● RECORDS FOR PROCESSING:
=== Section Start ===
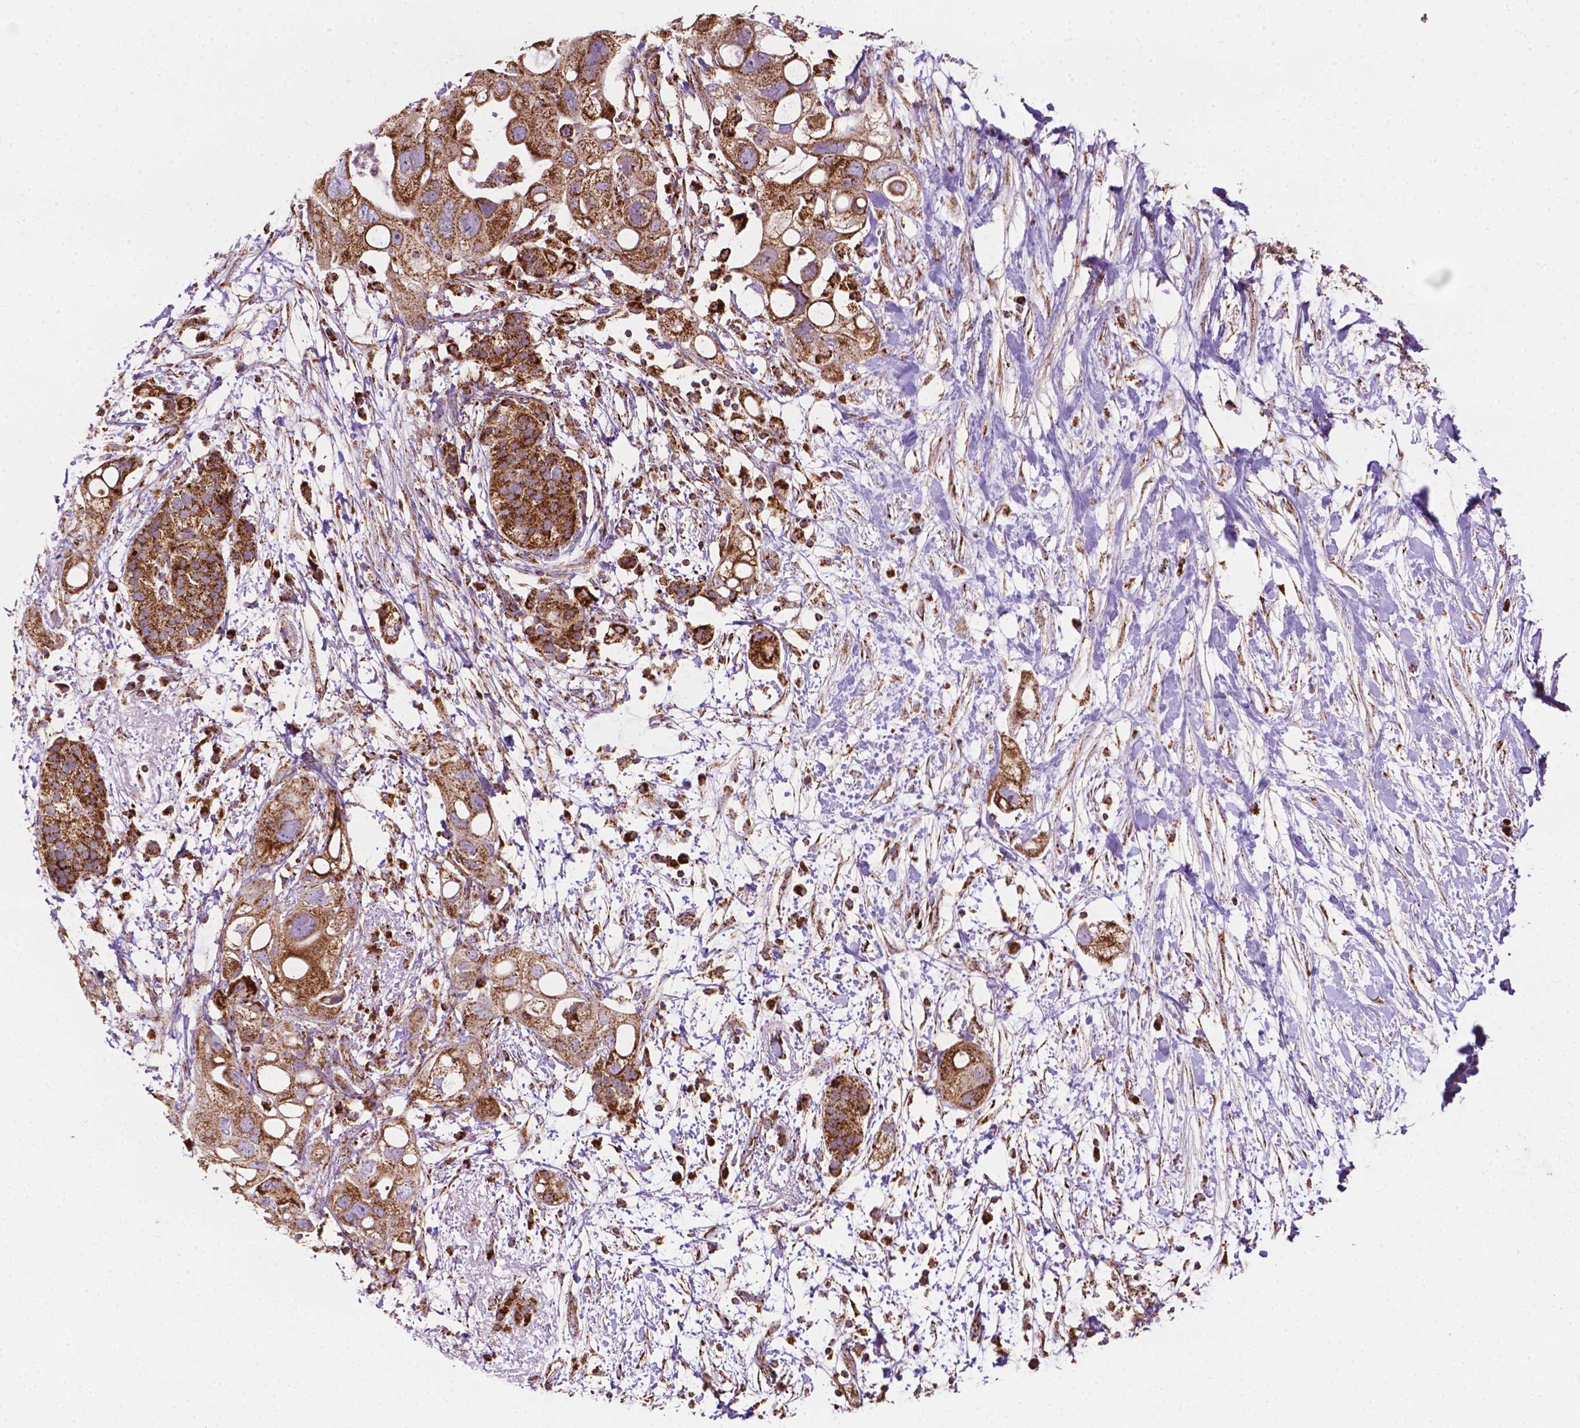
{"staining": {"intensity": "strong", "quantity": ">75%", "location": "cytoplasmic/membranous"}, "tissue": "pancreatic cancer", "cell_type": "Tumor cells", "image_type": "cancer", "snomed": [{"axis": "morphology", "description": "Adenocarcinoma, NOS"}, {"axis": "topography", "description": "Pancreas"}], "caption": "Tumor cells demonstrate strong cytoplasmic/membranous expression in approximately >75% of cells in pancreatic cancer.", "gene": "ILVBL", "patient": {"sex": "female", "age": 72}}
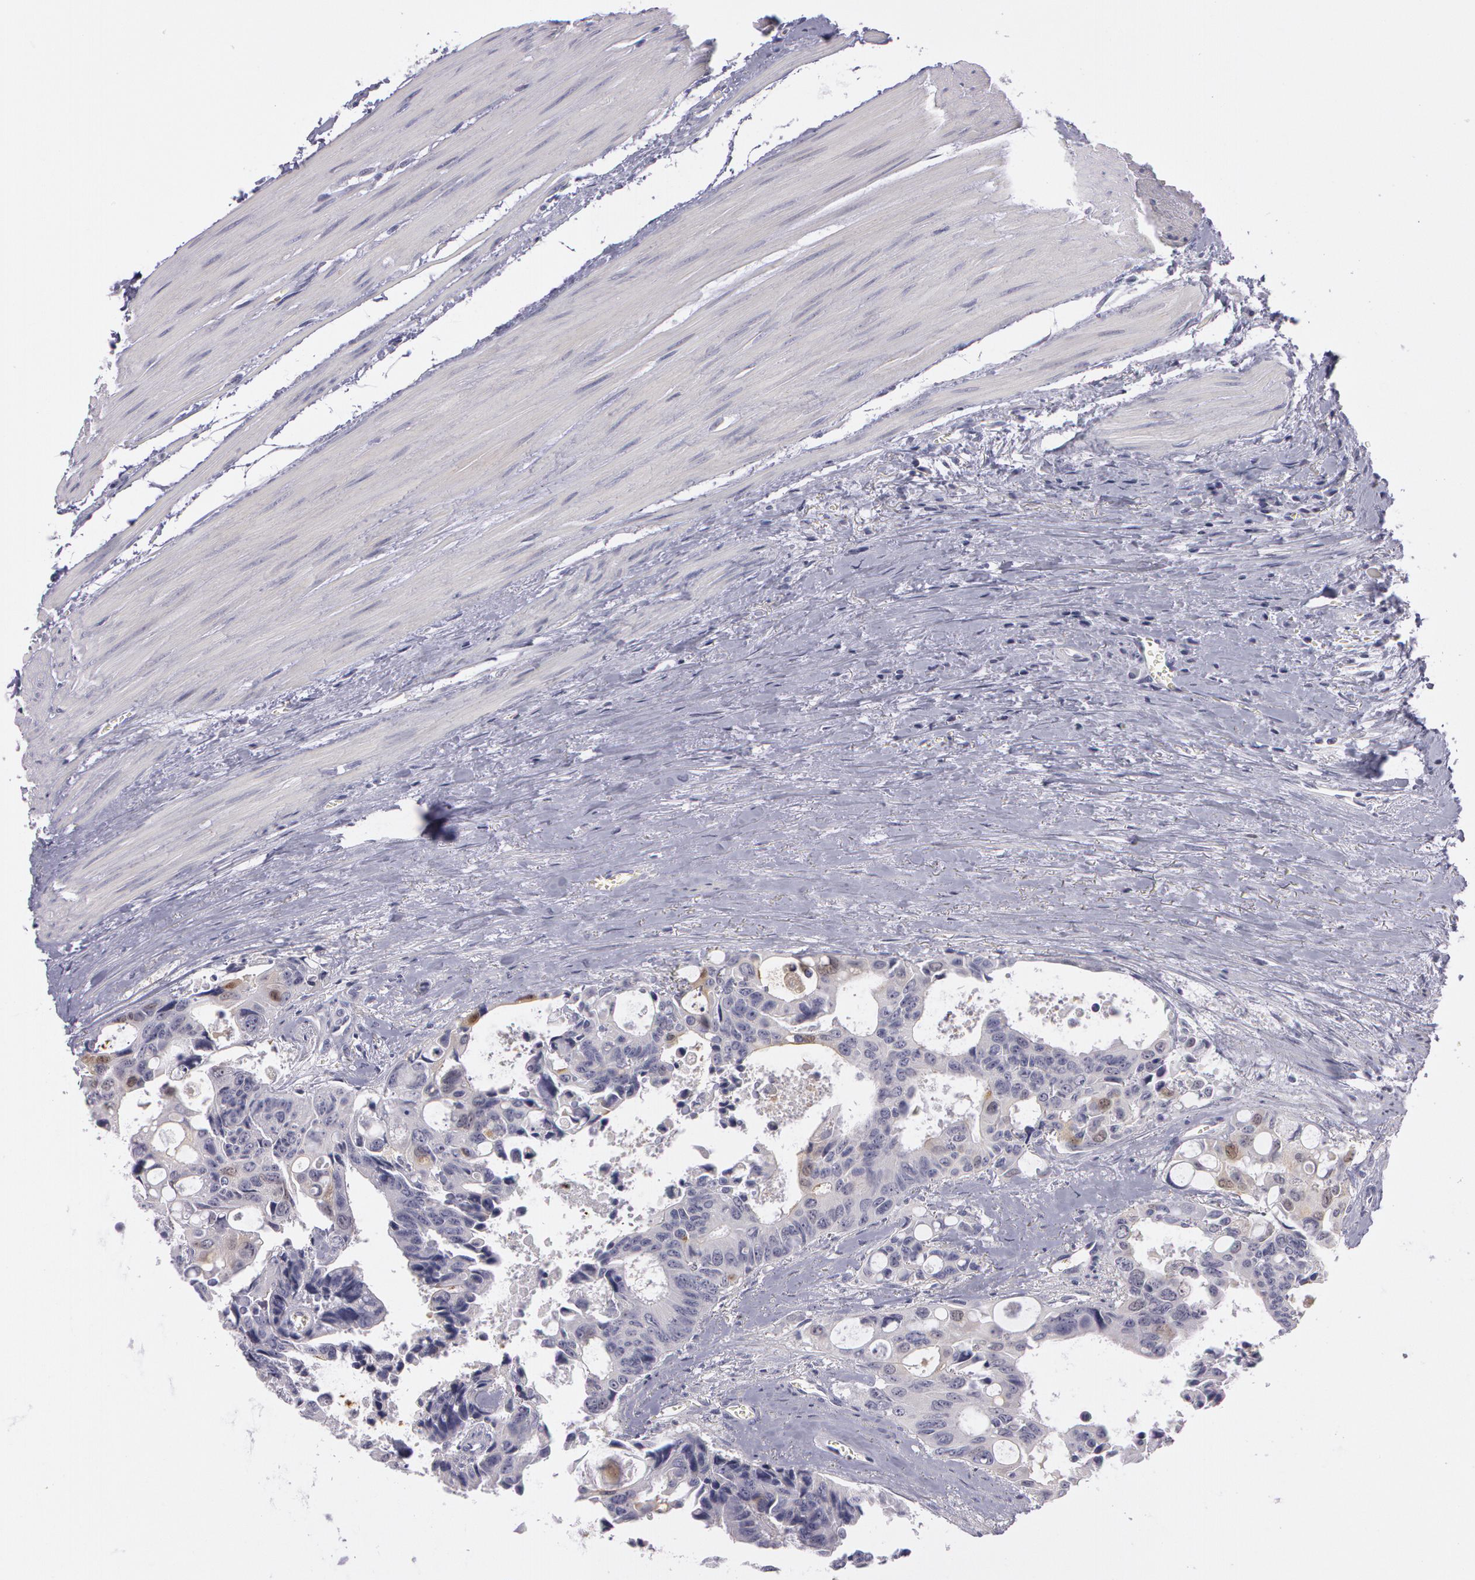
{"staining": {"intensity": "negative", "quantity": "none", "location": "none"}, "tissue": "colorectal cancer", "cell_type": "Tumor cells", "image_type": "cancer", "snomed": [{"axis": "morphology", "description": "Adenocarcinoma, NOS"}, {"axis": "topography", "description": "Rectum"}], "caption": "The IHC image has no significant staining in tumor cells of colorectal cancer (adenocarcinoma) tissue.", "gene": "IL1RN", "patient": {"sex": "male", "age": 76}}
=== Section End ===
=== Section Start ===
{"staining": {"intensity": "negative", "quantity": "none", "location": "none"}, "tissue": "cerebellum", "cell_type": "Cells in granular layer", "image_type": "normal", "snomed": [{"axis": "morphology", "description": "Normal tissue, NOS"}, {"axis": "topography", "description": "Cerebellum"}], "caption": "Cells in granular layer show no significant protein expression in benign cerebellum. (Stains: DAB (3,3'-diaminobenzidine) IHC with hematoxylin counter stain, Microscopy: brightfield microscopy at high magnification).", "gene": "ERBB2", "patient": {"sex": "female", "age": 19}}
=== Section End ===
● WHAT IS NEEDED: Copy every line in the data above that has the string "female" in it.

● TASK RESULT:
{"staining": {"intensity": "strong", "quantity": ">75%", "location": "cytoplasmic/membranous"}, "tissue": "pancreatic cancer", "cell_type": "Tumor cells", "image_type": "cancer", "snomed": [{"axis": "morphology", "description": "Adenocarcinoma, NOS"}, {"axis": "topography", "description": "Pancreas"}], "caption": "Tumor cells demonstrate strong cytoplasmic/membranous expression in approximately >75% of cells in pancreatic cancer.", "gene": "ILVBL", "patient": {"sex": "female", "age": 72}}
{"staining": {"intensity": "negative", "quantity": "none", "location": "none"}, "tissue": "cerebellum", "cell_type": "Cells in granular layer", "image_type": "normal", "snomed": [{"axis": "morphology", "description": "Normal tissue, NOS"}, {"axis": "topography", "description": "Cerebellum"}], "caption": "Cells in granular layer show no significant protein expression in benign cerebellum. (Stains: DAB (3,3'-diaminobenzidine) IHC with hematoxylin counter stain, Microscopy: brightfield microscopy at high magnification).", "gene": "ERBB2", "patient": {"sex": "female", "age": 19}}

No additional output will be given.